Written instruction: Give the lines from the start of the records through the line containing "collector number: MSD 21223", inclusive, as a Markdown table with the columns Row and Line. Leave out any blank lines.
───── Material
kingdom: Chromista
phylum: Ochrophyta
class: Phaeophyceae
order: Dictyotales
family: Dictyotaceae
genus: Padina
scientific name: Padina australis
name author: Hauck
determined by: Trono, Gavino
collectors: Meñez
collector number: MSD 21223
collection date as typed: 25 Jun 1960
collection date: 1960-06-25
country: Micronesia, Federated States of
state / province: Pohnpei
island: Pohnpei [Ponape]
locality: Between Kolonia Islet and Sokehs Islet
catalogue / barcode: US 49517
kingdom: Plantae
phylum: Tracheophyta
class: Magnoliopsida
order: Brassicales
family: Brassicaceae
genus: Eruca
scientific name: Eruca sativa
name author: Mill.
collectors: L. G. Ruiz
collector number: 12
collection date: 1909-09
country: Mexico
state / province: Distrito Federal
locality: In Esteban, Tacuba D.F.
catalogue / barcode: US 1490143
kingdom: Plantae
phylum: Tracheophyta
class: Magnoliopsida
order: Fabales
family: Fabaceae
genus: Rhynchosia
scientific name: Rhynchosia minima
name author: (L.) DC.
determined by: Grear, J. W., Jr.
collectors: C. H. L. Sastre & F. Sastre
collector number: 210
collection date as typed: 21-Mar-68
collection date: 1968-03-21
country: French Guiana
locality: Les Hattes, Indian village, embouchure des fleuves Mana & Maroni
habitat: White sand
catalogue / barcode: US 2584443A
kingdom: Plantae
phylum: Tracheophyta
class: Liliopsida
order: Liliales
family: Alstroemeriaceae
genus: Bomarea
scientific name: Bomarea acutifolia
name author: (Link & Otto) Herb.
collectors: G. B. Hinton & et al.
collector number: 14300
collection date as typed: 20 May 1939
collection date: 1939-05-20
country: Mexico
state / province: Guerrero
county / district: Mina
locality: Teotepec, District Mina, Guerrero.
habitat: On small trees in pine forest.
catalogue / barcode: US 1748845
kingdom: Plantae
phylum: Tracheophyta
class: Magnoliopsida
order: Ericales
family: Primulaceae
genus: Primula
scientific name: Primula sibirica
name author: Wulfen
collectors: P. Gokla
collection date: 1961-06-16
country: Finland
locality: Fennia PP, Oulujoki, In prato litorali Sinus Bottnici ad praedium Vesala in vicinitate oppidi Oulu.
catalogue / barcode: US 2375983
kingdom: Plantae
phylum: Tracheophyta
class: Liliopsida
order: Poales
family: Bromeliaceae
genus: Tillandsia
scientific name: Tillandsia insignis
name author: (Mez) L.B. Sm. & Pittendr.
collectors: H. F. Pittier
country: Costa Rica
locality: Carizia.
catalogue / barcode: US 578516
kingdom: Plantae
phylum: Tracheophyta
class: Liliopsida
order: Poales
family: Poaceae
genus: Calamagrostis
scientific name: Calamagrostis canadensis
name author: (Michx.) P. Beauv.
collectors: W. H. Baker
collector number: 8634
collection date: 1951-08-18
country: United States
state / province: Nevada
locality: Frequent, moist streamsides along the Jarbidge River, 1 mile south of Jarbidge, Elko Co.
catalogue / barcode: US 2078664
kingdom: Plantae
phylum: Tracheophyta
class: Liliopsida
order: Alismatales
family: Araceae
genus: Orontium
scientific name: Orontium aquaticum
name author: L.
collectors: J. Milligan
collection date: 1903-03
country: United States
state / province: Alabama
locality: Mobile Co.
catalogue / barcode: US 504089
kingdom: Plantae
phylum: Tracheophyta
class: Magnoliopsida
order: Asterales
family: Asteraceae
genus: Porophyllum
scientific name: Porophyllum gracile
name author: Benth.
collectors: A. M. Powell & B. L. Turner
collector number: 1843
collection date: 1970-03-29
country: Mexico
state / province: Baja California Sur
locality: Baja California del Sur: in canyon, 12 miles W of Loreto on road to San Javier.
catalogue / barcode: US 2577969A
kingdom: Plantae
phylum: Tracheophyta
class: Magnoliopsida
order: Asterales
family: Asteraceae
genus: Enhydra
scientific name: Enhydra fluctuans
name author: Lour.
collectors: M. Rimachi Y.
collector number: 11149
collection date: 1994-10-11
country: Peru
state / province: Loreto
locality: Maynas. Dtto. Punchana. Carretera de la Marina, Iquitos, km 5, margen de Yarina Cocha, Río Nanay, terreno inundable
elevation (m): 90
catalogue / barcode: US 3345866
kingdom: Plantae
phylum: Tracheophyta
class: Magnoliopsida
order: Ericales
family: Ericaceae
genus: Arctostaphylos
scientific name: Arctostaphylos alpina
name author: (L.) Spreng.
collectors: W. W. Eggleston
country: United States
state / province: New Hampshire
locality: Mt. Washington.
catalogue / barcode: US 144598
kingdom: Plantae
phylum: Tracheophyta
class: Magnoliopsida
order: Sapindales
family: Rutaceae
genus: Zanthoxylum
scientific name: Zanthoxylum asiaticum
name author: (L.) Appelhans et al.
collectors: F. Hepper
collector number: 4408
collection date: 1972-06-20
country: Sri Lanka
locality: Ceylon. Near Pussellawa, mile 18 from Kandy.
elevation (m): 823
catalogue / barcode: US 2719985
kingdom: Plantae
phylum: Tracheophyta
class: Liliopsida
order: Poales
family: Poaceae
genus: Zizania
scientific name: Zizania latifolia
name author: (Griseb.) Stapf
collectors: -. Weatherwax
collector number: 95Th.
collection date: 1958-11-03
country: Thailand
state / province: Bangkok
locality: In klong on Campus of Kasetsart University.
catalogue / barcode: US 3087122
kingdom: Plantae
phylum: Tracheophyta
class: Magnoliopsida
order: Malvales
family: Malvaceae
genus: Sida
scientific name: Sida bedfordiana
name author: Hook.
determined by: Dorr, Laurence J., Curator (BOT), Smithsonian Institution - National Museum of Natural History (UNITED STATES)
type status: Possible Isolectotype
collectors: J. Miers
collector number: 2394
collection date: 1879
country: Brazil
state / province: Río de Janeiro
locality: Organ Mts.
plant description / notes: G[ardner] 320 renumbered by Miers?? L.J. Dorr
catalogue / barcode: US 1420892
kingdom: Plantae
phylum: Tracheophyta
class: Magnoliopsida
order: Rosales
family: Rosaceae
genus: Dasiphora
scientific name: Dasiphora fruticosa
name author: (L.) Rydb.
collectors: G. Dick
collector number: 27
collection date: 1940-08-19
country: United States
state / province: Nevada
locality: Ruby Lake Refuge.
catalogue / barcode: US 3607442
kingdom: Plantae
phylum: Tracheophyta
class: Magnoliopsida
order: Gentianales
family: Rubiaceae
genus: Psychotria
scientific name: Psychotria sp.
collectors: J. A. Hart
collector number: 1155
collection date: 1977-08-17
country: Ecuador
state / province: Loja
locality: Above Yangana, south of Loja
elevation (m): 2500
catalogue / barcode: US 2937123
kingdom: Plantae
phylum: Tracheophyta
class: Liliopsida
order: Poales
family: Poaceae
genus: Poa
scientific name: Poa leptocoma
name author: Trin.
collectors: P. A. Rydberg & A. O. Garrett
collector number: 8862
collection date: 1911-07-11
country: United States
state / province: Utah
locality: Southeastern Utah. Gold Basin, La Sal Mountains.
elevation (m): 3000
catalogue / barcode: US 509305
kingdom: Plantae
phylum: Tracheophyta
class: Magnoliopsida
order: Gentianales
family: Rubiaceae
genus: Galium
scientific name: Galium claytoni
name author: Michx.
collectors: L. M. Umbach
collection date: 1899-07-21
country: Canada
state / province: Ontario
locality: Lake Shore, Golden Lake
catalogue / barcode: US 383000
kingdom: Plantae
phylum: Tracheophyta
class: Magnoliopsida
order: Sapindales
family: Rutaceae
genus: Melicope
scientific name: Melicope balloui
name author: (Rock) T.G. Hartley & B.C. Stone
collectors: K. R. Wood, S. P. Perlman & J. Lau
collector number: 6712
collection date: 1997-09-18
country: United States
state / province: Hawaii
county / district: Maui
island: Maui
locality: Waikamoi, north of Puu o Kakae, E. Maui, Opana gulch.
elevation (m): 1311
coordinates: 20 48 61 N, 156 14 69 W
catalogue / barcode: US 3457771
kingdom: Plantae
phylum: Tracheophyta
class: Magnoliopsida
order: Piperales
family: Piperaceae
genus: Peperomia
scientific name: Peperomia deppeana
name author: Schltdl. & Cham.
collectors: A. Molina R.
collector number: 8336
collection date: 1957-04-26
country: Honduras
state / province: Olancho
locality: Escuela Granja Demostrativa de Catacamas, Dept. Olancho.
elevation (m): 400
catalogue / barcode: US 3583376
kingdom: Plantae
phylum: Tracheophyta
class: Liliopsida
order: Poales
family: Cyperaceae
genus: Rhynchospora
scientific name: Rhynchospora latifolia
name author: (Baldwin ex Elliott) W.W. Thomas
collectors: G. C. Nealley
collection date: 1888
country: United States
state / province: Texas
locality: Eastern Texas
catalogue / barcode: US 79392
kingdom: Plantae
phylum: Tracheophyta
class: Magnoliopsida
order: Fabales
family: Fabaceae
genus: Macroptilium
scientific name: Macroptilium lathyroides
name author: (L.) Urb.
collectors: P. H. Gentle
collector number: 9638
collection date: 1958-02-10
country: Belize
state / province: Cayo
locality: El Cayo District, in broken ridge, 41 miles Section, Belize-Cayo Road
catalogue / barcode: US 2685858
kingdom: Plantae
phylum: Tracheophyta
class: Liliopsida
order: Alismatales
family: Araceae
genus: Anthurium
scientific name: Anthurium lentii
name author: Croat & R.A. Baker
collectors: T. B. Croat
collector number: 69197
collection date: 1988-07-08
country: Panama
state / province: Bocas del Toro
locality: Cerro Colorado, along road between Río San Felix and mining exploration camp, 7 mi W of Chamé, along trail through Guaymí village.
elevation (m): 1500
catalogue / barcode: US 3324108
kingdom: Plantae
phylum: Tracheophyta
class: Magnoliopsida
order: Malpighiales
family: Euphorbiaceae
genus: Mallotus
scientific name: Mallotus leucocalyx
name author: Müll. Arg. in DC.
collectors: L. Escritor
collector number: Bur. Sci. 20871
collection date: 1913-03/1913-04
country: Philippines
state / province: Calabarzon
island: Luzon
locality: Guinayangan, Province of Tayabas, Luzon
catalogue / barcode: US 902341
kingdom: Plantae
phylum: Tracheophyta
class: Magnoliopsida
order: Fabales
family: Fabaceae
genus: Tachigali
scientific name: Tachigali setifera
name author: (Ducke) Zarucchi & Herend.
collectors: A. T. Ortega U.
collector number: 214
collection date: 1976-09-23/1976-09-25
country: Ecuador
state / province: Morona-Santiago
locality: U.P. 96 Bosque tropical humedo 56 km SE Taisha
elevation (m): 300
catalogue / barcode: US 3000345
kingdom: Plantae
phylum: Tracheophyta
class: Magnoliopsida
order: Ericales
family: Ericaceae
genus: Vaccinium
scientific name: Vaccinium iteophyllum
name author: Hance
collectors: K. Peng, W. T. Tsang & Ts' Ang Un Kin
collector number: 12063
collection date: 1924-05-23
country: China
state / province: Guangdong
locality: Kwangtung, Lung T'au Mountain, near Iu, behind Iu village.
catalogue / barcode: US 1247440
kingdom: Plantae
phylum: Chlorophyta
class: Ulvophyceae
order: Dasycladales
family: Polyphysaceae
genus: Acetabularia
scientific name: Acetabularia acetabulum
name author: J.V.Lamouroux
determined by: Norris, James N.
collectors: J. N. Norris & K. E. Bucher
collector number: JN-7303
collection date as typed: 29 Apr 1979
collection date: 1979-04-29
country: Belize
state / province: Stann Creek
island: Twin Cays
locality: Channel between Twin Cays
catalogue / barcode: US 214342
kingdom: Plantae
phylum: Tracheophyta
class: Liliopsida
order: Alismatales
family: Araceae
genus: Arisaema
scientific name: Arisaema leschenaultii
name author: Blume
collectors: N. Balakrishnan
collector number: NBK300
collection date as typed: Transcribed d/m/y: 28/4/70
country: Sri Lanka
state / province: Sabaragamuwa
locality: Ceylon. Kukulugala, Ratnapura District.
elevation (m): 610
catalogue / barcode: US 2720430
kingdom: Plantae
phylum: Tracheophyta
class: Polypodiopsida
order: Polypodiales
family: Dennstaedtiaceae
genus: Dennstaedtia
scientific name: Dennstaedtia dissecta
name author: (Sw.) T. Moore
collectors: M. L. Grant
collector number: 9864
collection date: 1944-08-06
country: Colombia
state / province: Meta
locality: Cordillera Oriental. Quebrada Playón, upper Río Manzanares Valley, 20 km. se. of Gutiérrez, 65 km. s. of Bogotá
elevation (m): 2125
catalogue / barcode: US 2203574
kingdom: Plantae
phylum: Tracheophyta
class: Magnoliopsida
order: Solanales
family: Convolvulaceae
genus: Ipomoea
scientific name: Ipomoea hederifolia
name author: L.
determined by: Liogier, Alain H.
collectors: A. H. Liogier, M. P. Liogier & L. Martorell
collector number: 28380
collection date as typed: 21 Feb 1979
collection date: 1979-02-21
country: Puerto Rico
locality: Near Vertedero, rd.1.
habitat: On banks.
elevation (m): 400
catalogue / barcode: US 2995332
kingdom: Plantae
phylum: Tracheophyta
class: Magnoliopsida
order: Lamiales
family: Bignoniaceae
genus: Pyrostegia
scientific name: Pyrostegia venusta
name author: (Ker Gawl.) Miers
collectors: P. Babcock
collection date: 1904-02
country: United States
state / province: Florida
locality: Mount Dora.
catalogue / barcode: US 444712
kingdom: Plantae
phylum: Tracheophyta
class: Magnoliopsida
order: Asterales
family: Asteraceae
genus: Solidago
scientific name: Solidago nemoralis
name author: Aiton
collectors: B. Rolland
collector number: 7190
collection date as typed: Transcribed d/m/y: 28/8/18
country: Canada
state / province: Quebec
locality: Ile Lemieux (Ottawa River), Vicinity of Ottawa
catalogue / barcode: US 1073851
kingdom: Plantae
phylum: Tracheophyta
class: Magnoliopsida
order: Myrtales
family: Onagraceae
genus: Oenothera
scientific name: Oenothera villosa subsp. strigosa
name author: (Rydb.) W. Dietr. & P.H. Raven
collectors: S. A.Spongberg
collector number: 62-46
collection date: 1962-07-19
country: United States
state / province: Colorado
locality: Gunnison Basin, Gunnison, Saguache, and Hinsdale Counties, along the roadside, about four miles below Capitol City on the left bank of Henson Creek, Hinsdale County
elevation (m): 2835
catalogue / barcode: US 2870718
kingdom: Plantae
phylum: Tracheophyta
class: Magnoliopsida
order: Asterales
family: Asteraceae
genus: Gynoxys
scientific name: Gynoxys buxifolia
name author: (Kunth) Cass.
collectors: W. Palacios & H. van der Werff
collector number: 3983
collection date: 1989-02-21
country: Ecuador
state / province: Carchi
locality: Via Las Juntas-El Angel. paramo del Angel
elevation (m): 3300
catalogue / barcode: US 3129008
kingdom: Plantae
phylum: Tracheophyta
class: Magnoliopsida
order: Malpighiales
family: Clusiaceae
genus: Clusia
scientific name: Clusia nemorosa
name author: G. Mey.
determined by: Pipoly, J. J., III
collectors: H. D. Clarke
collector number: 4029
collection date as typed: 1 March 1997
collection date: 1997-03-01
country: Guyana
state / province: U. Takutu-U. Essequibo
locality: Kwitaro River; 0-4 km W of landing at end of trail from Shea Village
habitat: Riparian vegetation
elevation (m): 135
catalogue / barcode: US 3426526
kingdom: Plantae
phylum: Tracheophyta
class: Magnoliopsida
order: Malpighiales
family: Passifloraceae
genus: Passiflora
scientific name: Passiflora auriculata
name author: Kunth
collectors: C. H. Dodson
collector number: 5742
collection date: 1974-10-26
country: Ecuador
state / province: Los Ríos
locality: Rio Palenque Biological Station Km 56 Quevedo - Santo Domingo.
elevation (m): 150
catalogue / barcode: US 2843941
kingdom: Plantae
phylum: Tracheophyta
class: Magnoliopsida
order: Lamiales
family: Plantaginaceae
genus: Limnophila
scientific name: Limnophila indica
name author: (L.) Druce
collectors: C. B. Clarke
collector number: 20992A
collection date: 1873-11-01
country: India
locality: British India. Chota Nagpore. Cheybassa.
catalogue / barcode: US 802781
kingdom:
──────────
Result for this task:
| Row | Line |
|---|---|
| 1 | kingdom: Chromista |
| 2 | phylum: Ochrophyta |
| 3 | class: Phaeophyceae |
| 4 | order: Dictyotales |
| 5 | family: Dictyotaceae |
| 6 | genus: Padina |
| 7 | scientific name: Padina australis |
| 8 | name author: Hauck |
| 9 | determined by: Trono, Gavino |
| 10 | collectors: Meñez |
| 11 | collector number: MSD 21223 |